Return every one of the rows below verbatim, leaving out the pictures.
[DATA LISTING — start]
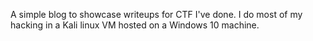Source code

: A simple blog to showcase writeups for CTF I've done. I do most of my hacking in a Kali linux VM hosted on a Windows 10 machine. 
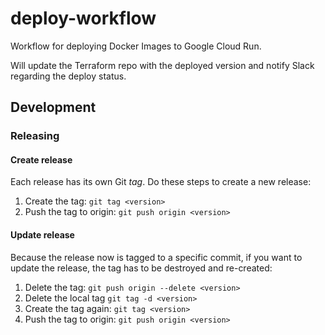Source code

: # deploy-workflow

Workflow for deploying Docker Images to Google Cloud Run.

Will update the Terraform repo with the deployed version and notify Slack regarding the deploy status.

## Development

### Releasing

#### Create release

Each release has its own Git *tag*. Do these steps to create a new release:

1. Create the tag: `git tag <version>`
1. Push the tag to origin: `git push origin <version>`


#### Update release

Because the release now is tagged to a specific commit, if you want to update the release, the tag has to be destroyed and re-created:

1. Delete the tag: `git push origin --delete <version>`
1. Delete the local tag `git tag -d <version>`
3. Create the tag again: `git tag <version>`
4. Push the tag to origin: `git push origin <version>`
[DATA LISTING — finish]
◆ **RESPONSE**
Source code

: A simple blog to showcase writeups for CTF I've done. I do most of my hacking in a Kali linux VM hosted on a Windows 10 machine. 
Source code

: # deploy-workflow

Workflow for deploying Docker Images to Google Cloud Run.

Will update the Terraform repo with the deployed version and notify Slack regarding the deploy status.

## Development

### Releasing

#### Create release

Each release has its own Git *tag*. Do these steps to create a new release:

1. Create the tag: `git tag <version>`
1. Push the tag to origin: `git push origin <version>`


#### Update release

Because the release now is tagged to a specific commit, if you want to update the release, the tag has to be destroyed and re-created:

1. Delete the tag: `git push origin --delete <version>`
1. Delete the local tag `git tag -d <version>`
3. Create the tag again: `git tag <version>`
4. Push the tag to origin: `git push origin <version>`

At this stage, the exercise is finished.